### Work instruction
Write out the text lines from every entry below again, character for character, and leave the pictures out.

####################

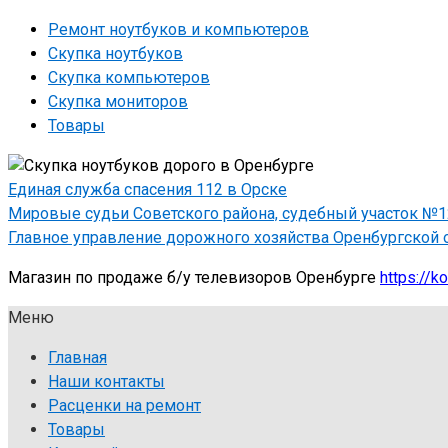
Ремонт ноутбуков и компьютеров
Скупка ноутбуков
Скупка компьютеров
Скупка мониторов
Товары
Единая служба спасения 112 в Орске
Мировые судьи Советского района, судебный участок №12,
Главное управление дорожного хозяйства Оренбургской о
Магазин по продаже б/у телевизоров Оренбурге
https://k
Меню
Главная
Наши контакты
Расценки на ремонт
Товары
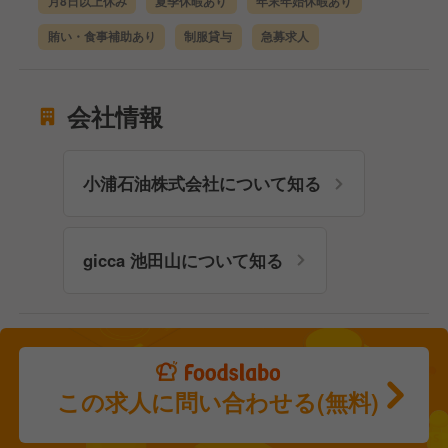
月8日以上休み
夏季休暇あり
年末年始休暇あり
賄い・食事補助あり
制服貸与
急募求人
会社情報
小浦石油株式会社について知る
gicca 池田山について知る
この求人に問い合わせる(無料)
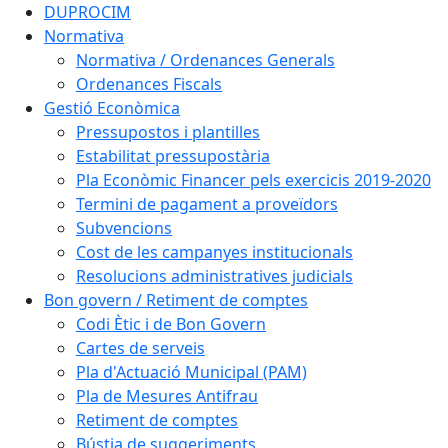
DUPROCIM
Normativa
Normativa / Ordenances Generals
Ordenances Fiscals
Gestió Econòmica
Pressupostos i plantilles
Estabilitat pressupostària
Pla Econòmic Financer pels exercicis 2019-2020
Termini de pagament a proveïdors
Subvencions
Cost de les campanyes institucionals
Resolucions administratives judicials
Bon govern / Retiment de comptes
Codi Ètic i de Bon Govern
Cartes de serveis
Pla d'Actuació Municipal (PAM)
Pla de Mesures Antifrau
Retiment de comptes
Bústia de suggeriments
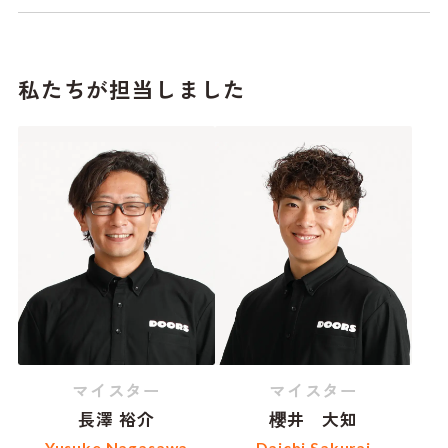
私たちが担当しました
マイスター
マイスター
長澤 裕介
櫻井 大知
Yusuke Nagasawa
Daichi Sakurai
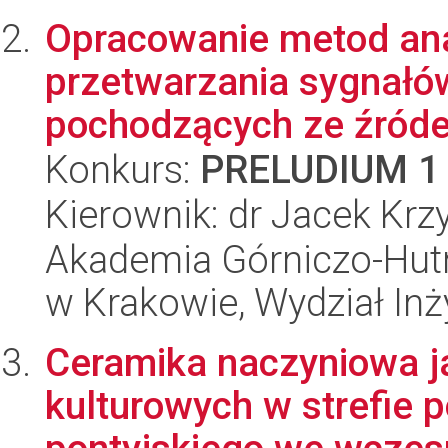
Opracowanie metod anal
przetwarzania sygnałó
pochodzących ze źródeł
Konkurs:
PRELUDIUM 1
Kierownik: dr Jacek Krz
Akademia Górniczo-Hutn
w Krakowie, Wydział Inż
Ceramika naczyniowa j
kulturowych w strefie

####################

### Answer to this task
Ремонт ноутбуков и компьютеров
Скупка ноутбуков
Скупка компьютеров
Скупка мониторов
Товары
Единая служба спасения 112 в Орске
Мировые судьи Советского района, судебный участок №12,
Главное управление дорожного хозяйства Оренбургской о
Магазин по продаже б/у телевизоров Оренбурге
https://k
Меню
Главная
Наши контакты
Расценки на ремонт
Товары
月8日以上休み
夏季休暇あり
年末年始休暇あり
賄い・食事補助あり
制服貸与
急募求人
会社情報
小浦石油株式会社について知る
gicca 池田山について知る
この求人に問い合わせる(無料)
DUPROCIM
Normativa
Normativa / Ordenances Generals
Ordenances Fiscals
Gestió Econòmica
Pressupostos i plantilles
Estabilitat pressupostària
Pla Econòmic Financer pels exercicis 2019-2020
Termini de pagament a proveïdors
Subvencions
Cost de les campanyes institucionals
Resolucions administratives judicials
Bon govern / Retiment de comptes
Codi Ètic i de Bon Govern
Cartes de serveis
Pla d'Actuació Municipal (PAM)
Pla de Mesures Antifrau
Retiment de comptes
Bústia de suggeriments
私たちが担当しました
マイスター
マイスター
長澤 裕介
櫻井 大知
Yusuke Nagasawa
Daichi Sakurai
Opracowanie metod anal
przetwarzania sygnałó
pochodzących ze źródeł
Konkurs:
PRELUDIUM 1
Kierownik: dr Jacek Krz
Akademia Górniczo-Hutn
w Krakowie, Wydział Inż
Ceramika naczyniowa j
kulturowych w strefie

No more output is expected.